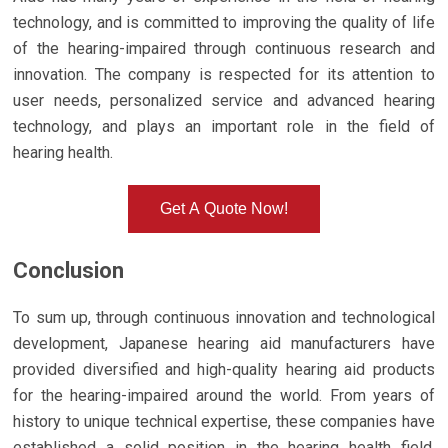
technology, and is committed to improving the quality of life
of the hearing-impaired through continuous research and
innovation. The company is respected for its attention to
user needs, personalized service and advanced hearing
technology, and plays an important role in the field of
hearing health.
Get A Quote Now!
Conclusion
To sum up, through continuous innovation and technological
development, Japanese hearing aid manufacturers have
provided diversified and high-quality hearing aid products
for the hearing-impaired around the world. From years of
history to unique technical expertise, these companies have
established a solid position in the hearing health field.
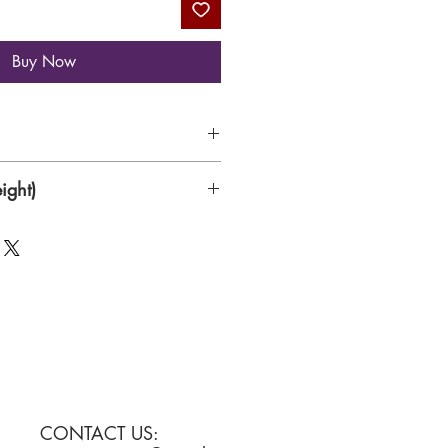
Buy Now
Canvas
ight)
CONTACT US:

--

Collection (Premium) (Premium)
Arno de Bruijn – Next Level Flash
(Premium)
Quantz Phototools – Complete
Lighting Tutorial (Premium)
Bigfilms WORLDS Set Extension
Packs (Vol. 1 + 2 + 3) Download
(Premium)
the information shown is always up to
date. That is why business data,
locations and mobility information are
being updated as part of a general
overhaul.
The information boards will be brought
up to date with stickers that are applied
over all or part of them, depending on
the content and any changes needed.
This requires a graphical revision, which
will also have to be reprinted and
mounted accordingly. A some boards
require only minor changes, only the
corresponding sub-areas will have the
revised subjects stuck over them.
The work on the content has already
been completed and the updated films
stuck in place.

--

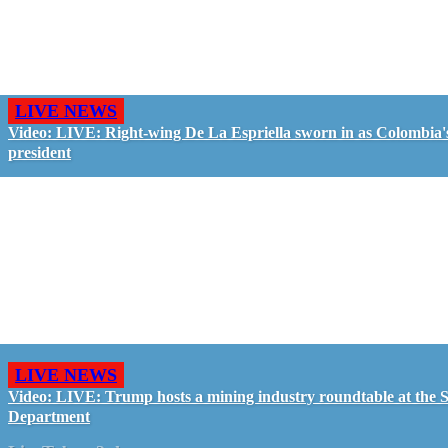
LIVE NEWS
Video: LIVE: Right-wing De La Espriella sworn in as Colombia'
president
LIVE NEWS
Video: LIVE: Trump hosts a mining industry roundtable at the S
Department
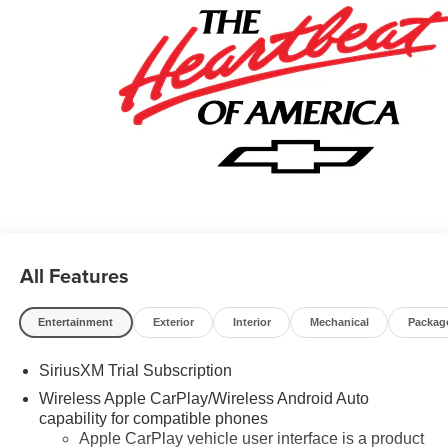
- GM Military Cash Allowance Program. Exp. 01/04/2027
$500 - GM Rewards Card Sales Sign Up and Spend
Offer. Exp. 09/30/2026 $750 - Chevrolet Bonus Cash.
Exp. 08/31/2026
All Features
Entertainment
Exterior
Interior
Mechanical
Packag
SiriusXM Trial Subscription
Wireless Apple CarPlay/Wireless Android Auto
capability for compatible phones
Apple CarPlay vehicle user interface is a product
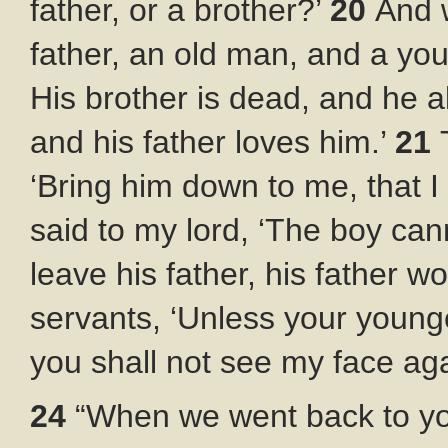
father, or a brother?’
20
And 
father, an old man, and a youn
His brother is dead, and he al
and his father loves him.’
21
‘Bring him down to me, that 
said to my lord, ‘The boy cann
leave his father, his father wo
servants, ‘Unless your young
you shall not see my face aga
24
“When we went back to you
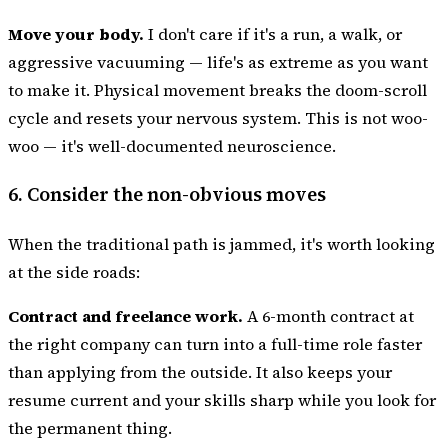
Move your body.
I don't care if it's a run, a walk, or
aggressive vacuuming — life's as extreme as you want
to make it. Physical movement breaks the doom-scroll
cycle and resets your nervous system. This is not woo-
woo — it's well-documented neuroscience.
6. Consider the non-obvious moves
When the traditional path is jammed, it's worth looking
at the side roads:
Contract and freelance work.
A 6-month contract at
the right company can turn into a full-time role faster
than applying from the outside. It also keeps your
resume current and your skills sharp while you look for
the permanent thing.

* EXERCISE BRIEF: Copy out everything in the material from the line containing "Collection (Premium) (Premium)" down to the line containing "will also have to be reprinted and", both included, keeping each line as it appears.

* RESULT FOR THIS TASK:
Collection (Premium) (Premium)
Arno de Bruijn – Next Level Flash
(Premium)
Quantz Phototools – Complete
Lighting Tutorial (Premium)
Bigfilms WORLDS Set Extension
Packs (Vol. 1 + 2 + 3) Download
(Premium)
the information shown is always up to
date. That is why business data,
locations and mobility information are
being updated as part of a general
overhaul.
The information boards will be brought
up to date with stickers that are applied
over all or part of them, depending on
the content and any changes needed.
This requires a graphical revision, which
will also have to be reprinted and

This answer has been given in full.